Les, you said: "The jist of my post is this: your contention that if a church is not Southern Baptist then they are in 'unrepentant sin.' This goes beyond paedobaptism."

Show me, sir, where I said it. I wrote a post about pedobaptism. Period.

Bart Barber said...

Jason,

Not every difference is a difference worthy of division. Personally, I think we are under obligation to Christ to remain united in the Body of Christ unless it would be sinful to remain.

But the Southern Baptist Convention is not a church. It is just a pragmatic missions network. We should all make our decisions about it according to what is best for our churches to accomplish the Great Commission.

Bart Barber said...

Amy,

I was on the Metro North Hudson Line. I accidentally got onto an express that didn't stop at Garrison. The next train did.

Bart Barber said...

Alan,

See my response to Les. My post was about pedobaptism. Les objected to my post, which was solely and entirely about pedobaptism. I have not mischaracterized his position unless he has mischaracterized mine first.

Bart Barber said...

Robert H.,

Is anyone here denying religious liberty? I think not.

Bart Barber said...

Jeff,

Even when I have employed different terminology, I have received the same response.

Bart Barber said...

Alan,

I have changed terminology not out of any lack of confidence in the original terminology, but out of a desire to build consensus.

Robert Hutchinson said...

no denial of religious liberty.

point is that Christians who separated from "the church" over the conviction that the 1st century Christians baptized believers were branded as sinners who ought to repent. and were no longer part of the "true church."

now we have the children of the separatists telling Christians with the conviction that 1st century Christians practiced baby baptism that they are sinners in need of repentance. and are not part of a "true church."

question:

why must either baptismal practice be labeled as sin? why not just label it as a difference of interpretation and conviction?

who baptized john the baptizer?

Alan Cross said...

Yes, Bart. I understood and understand that you still think that you are correct in your initial view and you are just trying to meet your critics half way with the words you use. I never thought otherwise.

But, I do thank you for trying to build consensus at this point through a shift in terminology.

Bart Barber said...

Robert Hutchinson,

You asked, "why must either baptismal practice be labeled as sin? why not just label it as a difference of interpretation and conviction?"

I am fine with someone choosing to label it simply as a difference of interpretation and conviction, so long as one is therefore determined to join a Presbyterian or Congregationalist church.

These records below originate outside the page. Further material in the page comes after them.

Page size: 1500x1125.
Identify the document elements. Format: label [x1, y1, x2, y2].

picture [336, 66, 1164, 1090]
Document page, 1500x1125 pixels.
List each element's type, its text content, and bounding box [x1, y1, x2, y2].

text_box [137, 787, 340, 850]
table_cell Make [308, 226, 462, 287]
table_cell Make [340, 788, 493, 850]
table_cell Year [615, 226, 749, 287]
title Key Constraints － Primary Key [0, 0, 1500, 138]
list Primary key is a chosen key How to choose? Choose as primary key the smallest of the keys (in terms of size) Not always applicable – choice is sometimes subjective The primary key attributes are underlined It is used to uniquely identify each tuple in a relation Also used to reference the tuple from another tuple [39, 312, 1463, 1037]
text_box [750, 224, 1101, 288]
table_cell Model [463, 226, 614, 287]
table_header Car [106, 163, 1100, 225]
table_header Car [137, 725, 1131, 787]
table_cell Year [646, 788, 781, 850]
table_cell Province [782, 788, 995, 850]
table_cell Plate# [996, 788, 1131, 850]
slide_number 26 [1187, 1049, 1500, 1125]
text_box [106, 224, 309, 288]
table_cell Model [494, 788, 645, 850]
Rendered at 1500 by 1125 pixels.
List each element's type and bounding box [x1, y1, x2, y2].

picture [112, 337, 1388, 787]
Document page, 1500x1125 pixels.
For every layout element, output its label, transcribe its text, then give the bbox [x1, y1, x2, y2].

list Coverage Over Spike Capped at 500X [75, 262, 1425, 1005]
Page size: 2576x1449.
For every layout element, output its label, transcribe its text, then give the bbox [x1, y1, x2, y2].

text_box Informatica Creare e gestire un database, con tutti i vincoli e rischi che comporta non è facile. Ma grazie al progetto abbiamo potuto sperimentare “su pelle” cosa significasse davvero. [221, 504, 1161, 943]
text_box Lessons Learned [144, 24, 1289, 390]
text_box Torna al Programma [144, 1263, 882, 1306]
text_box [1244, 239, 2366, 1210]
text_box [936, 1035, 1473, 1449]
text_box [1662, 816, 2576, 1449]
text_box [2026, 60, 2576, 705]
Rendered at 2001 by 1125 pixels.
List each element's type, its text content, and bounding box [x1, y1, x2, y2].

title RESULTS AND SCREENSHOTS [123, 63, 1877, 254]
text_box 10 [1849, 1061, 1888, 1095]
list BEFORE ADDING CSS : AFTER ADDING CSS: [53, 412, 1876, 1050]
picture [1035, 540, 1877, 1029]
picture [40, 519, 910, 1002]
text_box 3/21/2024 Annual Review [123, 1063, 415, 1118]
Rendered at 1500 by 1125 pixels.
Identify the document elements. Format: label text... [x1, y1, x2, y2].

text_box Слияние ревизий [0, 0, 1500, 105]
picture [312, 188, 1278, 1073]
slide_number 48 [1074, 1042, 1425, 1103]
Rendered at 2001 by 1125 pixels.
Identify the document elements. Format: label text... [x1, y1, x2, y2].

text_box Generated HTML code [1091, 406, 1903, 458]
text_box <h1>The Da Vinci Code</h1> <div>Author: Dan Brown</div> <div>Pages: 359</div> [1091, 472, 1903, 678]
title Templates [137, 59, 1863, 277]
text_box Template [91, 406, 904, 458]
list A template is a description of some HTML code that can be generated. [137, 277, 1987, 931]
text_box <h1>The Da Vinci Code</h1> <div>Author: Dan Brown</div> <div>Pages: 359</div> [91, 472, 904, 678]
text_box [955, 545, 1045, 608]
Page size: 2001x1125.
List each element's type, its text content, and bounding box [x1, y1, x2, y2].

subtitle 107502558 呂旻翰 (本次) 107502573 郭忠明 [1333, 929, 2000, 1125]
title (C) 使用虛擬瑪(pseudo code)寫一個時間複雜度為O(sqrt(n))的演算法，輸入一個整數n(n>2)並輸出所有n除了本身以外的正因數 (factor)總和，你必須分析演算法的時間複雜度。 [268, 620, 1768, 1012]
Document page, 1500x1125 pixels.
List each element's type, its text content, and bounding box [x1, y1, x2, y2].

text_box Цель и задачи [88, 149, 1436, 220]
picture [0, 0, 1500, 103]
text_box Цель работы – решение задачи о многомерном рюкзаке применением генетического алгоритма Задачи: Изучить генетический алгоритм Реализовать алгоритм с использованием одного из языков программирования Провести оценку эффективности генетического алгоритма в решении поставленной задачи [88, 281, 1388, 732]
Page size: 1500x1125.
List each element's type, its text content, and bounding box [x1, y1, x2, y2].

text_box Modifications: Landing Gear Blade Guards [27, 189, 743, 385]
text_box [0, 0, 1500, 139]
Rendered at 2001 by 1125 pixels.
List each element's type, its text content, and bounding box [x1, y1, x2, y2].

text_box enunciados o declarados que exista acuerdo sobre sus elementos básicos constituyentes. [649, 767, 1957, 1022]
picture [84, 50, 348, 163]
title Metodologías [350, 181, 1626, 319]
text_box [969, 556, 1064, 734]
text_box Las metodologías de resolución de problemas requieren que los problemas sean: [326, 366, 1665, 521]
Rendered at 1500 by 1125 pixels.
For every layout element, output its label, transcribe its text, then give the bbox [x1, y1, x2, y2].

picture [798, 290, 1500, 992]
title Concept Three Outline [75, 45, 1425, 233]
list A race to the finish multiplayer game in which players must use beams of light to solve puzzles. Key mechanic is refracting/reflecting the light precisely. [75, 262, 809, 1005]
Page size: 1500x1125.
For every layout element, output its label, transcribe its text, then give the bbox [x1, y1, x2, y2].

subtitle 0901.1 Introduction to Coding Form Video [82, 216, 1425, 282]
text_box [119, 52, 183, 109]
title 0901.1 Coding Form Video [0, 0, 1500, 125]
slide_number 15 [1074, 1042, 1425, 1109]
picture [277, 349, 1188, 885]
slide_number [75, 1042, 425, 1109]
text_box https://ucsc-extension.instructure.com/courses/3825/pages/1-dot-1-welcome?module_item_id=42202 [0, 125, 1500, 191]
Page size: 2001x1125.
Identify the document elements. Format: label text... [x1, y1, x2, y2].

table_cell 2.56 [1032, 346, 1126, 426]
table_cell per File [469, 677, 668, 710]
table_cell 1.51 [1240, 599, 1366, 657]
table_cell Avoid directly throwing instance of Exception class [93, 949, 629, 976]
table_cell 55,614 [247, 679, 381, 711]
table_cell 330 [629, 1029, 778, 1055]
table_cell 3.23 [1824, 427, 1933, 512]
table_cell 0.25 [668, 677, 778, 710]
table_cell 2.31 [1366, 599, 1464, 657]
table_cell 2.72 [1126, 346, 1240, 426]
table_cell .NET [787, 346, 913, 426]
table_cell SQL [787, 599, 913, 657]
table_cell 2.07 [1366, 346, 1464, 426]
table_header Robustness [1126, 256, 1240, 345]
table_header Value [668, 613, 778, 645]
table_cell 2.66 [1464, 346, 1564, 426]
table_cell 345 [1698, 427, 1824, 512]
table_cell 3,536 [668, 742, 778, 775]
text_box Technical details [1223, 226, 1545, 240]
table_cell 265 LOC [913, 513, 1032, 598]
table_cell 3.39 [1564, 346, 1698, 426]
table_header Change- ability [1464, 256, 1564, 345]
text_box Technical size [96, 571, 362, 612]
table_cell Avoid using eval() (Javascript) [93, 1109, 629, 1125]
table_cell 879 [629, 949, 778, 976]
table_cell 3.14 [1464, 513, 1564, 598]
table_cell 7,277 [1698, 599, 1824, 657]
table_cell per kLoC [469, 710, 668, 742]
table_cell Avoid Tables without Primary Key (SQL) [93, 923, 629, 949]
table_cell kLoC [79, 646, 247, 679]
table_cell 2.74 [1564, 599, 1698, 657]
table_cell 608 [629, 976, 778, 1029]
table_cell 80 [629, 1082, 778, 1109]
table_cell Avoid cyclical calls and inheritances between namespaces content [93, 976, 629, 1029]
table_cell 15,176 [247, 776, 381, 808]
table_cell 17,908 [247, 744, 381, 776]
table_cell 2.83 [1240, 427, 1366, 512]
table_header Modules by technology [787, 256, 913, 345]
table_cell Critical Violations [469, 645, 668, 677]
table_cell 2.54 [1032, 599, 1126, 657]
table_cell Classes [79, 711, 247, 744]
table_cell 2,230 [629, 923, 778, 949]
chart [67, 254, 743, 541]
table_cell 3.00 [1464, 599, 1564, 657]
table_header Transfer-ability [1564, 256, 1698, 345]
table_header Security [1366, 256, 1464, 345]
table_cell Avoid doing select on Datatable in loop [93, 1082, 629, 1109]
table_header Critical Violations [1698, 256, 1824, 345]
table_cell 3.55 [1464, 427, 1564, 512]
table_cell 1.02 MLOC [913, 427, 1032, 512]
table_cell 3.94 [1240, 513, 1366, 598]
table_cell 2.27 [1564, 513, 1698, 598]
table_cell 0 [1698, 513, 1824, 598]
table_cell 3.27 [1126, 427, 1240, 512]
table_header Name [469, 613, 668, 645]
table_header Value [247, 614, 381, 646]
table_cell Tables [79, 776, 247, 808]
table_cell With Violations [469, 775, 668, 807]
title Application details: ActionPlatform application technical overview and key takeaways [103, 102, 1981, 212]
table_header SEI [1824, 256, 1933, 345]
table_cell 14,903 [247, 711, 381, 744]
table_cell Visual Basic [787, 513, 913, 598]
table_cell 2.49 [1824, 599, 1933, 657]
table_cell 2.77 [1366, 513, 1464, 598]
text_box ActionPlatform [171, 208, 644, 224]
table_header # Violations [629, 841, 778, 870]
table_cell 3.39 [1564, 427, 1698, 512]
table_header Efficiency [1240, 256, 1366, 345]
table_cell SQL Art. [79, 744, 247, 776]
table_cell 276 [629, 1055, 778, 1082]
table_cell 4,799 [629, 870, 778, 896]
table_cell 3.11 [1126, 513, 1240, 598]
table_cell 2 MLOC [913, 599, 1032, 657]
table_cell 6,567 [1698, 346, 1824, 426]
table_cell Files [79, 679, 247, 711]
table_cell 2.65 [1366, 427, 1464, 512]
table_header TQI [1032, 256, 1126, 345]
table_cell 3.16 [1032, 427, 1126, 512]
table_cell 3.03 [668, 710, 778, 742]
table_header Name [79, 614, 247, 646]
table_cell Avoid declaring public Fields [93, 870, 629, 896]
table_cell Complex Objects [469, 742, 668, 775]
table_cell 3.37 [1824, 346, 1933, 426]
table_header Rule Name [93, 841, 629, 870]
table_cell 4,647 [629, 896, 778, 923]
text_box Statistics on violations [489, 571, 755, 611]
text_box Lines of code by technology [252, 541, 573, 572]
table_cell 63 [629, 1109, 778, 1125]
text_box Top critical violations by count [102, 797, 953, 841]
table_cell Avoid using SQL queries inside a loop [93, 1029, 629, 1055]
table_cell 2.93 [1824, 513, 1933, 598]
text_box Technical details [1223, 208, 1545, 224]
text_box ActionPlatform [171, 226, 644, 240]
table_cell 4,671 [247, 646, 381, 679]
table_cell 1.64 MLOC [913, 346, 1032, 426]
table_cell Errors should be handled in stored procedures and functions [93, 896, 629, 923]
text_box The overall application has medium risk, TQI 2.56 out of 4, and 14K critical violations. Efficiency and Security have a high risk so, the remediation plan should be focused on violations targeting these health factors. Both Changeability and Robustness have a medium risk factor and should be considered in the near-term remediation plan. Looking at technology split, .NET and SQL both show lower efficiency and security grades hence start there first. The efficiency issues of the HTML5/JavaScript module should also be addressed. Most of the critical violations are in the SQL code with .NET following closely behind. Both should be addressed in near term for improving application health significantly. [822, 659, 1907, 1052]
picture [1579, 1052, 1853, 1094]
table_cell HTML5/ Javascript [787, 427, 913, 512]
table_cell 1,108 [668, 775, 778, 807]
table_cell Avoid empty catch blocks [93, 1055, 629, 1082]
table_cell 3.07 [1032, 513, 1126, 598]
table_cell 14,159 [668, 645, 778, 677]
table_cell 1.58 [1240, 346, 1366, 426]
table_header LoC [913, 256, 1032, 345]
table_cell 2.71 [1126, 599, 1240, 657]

We do not (should not) be dividing up the Body of Christ over issues of "interpretation and conviction." We should only be splitting churches when the issues are so plain and biblical that it would be sinful for us to do otherwise.

That's why my next post, "A Baptist Not-So-Hypothetical", is so central to this discussion.

I note that nobody who has taken issue with my position on pedobaptism wants to touch that post with a ten-foot pole.

Bart Barber said...

That is, although Les has commented over there, he refuses to answer at all the question posed in the original post. And nobody else who differs has stuck his head into that door at all.